Pixies To Reform In April?
A decade after a bitter breakup, seminal alternative rock act the Pixies may reunite next year. At deadline, rumors of a tour and a potential new studio album remain unconfirmed. The manger of frontman Frank Black (aka Black Francis) tells Billboard.com, "I have received an offer for the Pixies to perform in April. That said, over the past 10 years, I have received dozens of offers for the Pixies." A spokesperson for the group's former label, 4AD, had no comment on potential reunion plans.
The group's last major tour came while supporting U2 on a number of U.S. dates on the 1992 Zoo TV trek. Goldenvoice Promotions head Paul Tollett tells Billboard.com he has tried to book the Pixies "every year" for the Coachella Valley Music & Arts Festival in Indio, Calif. "I still haven't made any movement," he reports. " not sure if they are speaking to each other."
The Pixies -- vocalist/guitarist Black Francis, vocalist/bassist Kim Deal, lead guitarist Joey Santiago and drummer David Lovering -- released four albums and an EP over the course of five years in the late '80s/early '90s, providing a blueprint for the alternative rock boom that dominated the latter decade.
In 1993, two years after the release of the group's final album, "Trompe Le Monde" (4AD/Elektra), Francis (real name: Charles Thompson) sent a press release to the media announcing the breakup of the Pixies.
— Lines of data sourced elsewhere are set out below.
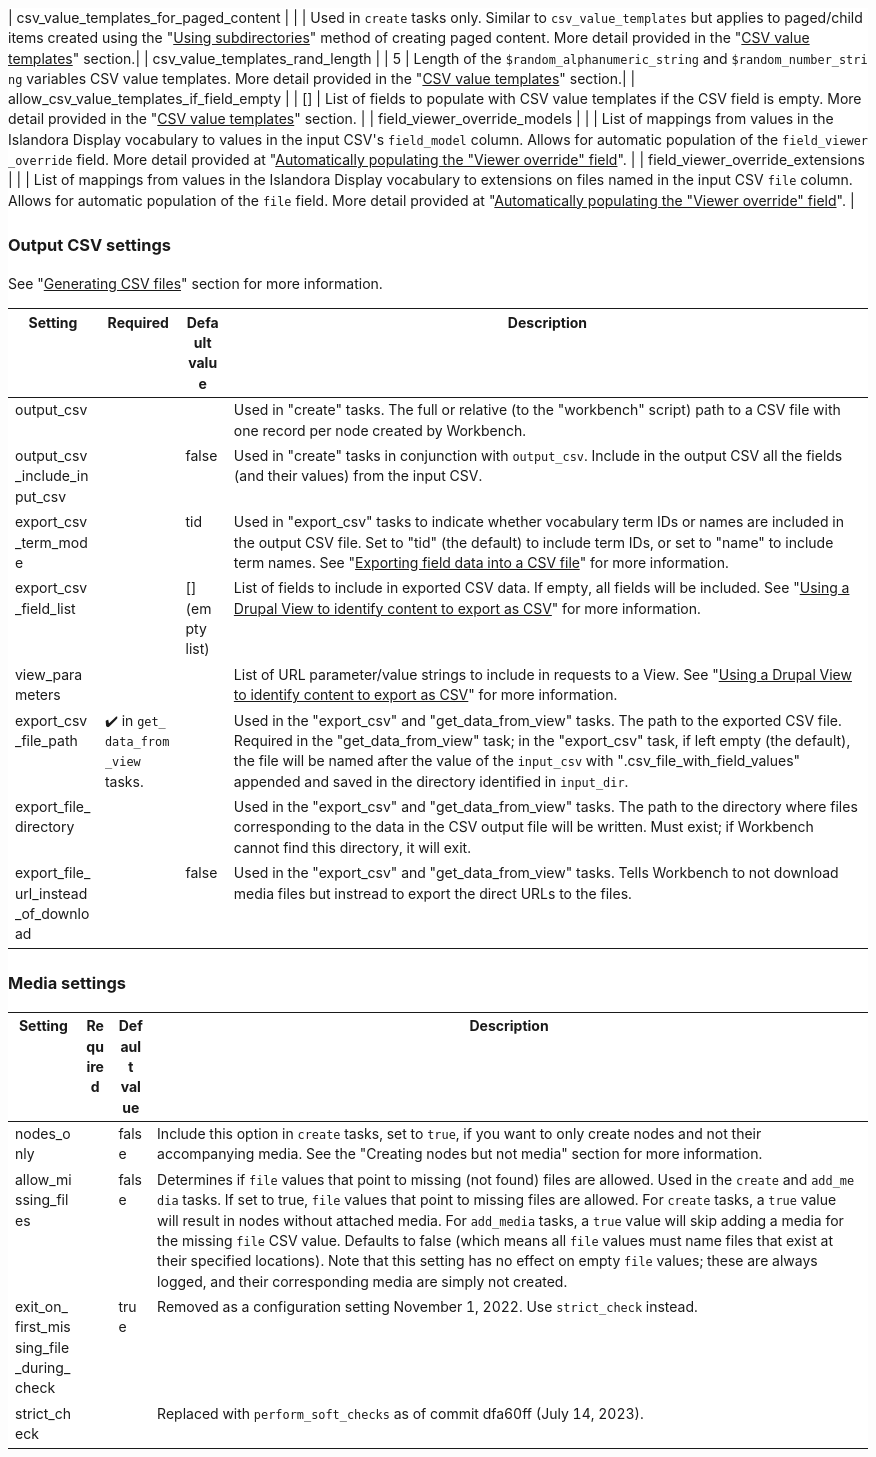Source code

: | csv_value_templates_for_paged_content |  |  | Used in `create` tasks only. Similar to `csv_value_templates` but applies to paged/child items created using the "[Using subdirectories](/islandora_workbench_docs/paged_and_compound/#using-subdirectories)" method of creating paged content. More detail provided in the "[CSV value templates](/islandora_workbench_docs/csv_value_templates/)" section.|
| csv_value_templates_rand_length |  | 5 | Length of the `$random_alphanumeric_string` and `$random_number_string` variables CSV value templates. More detail provided in the "[CSV value templates](/islandora_workbench_docs/csv_value_templates/)" section.|
| allow_csv_value_templates_if_field_empty |  | [] | List of fields to populate with CSV value templates if the CSV field is empty. More detail provided in the "[CSV value templates](/islandora_workbench_docs/csv_value_templates/)" section. |
| field_viewer_override_models |  |  | List of mappings from values in the Islandora Display vocabulary to values in the input CSV's `field_model` column. Allows for automatic population of the `field_viewer_override` field. More detail provided at "[Automatically populating the "Viewer override" field](/islandora_workbench_docs/viewer_override/)". |
| field_viewer_override_extensions |  |  | List of mappings from values in the Islandora Display vocabulary to extensions on files named in the input CSV `file` column. Allows for automatic population of the `file` field. More detail provided at "[Automatically populating the "Viewer override" field](/islandora_workbench_docs/viewer_override/)". |


### Output CSV settings

See "[Generating CSV files](/islandora_workbench_docs/generating_csv_files/)" section for more information.

| Setting | Required | Default value | Description |
| --- | --- | --- | --- |
| output_csv | | | Used in "create" tasks. The full or relative (to the "workbench" script) path to a CSV file with one record per node created by Workbench. |
| output_csv_include_input_csv | | false | Used in "create" tasks in conjunction with `output_csv`. Include in the output CSV all the fields (and their values) from the input CSV. |
| export_csv_term_mode | | tid | Used in "export_csv" tasks to indicate whether vocabulary term IDs or names are included in the output CSV file. Set to "tid" (the default) to include term IDs, or set to "name" to include term names. See "[Exporting field data into a CSV file](/islandora_workbench_docs/generating_csv_files/#exporting-field-data-into-a-csv-file)" for more information. |
| export_csv_field_list | | [] (empty list) | List of fields to include in exported CSV data. If empty, all fields will be included.  See "[Using a Drupal View to identify content to export as CSV](/islandora_workbench_docs/generating_csv_files/#using-a-drupal-view-to-identify-content-to-export-as-csv)" for more information. |
| view_parameters | | | List of URL parameter/value strings to include in requests to a View. See "[Using a Drupal View to identify content to export as CSV](/islandora_workbench_docs/generating_csv_files/#using-a-drupal-view-to-identify-content-to-export-as-csv)" for more information. |
| export_csv_file_path | ✔️ in `get_data_from_view` tasks. | | Used in the "export_csv" and "get_data_from_view" tasks. The path to the exported CSV file. Required in the "get_data_from_view" task; in the "export_csv" task, if left empty (the default), the file will be named after the value of the `input_csv` with ".csv_file_with_field_values" appended and saved in the directory identified in `input_dir`. |
| export_file_directory | | | Used in the "export_csv" and "get_data_from_view" tasks. The path to the directory where files corresponding to the data in the CSV output file will be written. Must exist; if Workbench cannot find this directory, it will exit. |
| export_file_url_instead_of_download | | false | Used in the "export_csv" and "get_data_from_view" tasks. Tells Workbench to not download media files but instread to export the direct URLs to the files. |



### Media settings

| Setting | Required | Default value | Description |
| --- | --- | --- | --- |
| nodes_only | | false | Include this option in `create` tasks, set to `true`, if you want to only create nodes and not their accompanying media. See the "Creating nodes but not media" section for more information. |
| allow_missing_files | | false | Determines if `file` values that point to missing (not found) files are allowed. Used in the `create` and `add_media` tasks. If set to true, `file` values that point to missing files are allowed. For `create` tasks, a `true` value will result in nodes without attached media. For `add_media` tasks, a `true` value will skip adding a media for the missing `file` CSV value. Defaults to false (which means all `file` values must name files that exist at their specified locations). Note that this setting has no effect on empty `file` values; these are always logged, and their corresponding media are simply not created. |
| exit_on_first_missing_file_during_check | | true | Removed as a configuration setting November 1, 2022. Use `strict_check` instead. |
| strict_check | |  | Replaced with `perform_soft_checks` as of commit dfa60ff (July 14, 2023). |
He went on to forge a solo career, now nine albums strong, as Frank Black. Deal found post-Pixies success with the Breeders, whose 1994 album "Last Splash" (4AD/Elektra) peaked at No. 33 on The Billboard 200 in 1994 and has sold 978,000 copies in the U.S., according to Nielsen SoundScan.
Black has been incorporating Pixies songs into live performances with his band the Catholics with increasing regularity over the past few years. Songs like "Where Is My Mind?," "Mr. Grieves," "Crackity Jones," "Nimrod's Son," "Holiday Song" and "Gouge Away" have all surfaced in recent setlists, and a version of the latter recorded in April in Regina, Saskatchewan, appears on a new Frank Black & the Catholics EP, "Nadine," licensed this week by spinART exclusively to a number of independent U.S. retailers.
In July, Black told London radio station XFM that he still fantasized about reuniting his old band. "I do dream about the Pixies reunion, I do have to say," he said. "It's like those schoolboy dreams when you don't do your homework and you don't study for the test, but I'm at the gig and we're hanging out, but it's an utter failure and I don't know the songs, and hardly anyone turns up for the gig and people walk out. That's what I'm afraid of, that it'd be a big, big failure."
He added: "We might. We do get together and have private jams together, but not for public consumption."
During the Pixies' career, the group never made a huge commercial dent (their top-selling album is 1989's "Doolitte" at 552,000 copies). But its impact on critics and fans was far reaching. A handful of collections of Pixies material have surfaced during the band's hiatus, including the 1997 Elektra double-CD set "Death to the Pixies," which featured favorites and live compilation discs. Last year, spinART Records released "Pixies," a collection of unreleased songs from the band's original 1987 demo tape.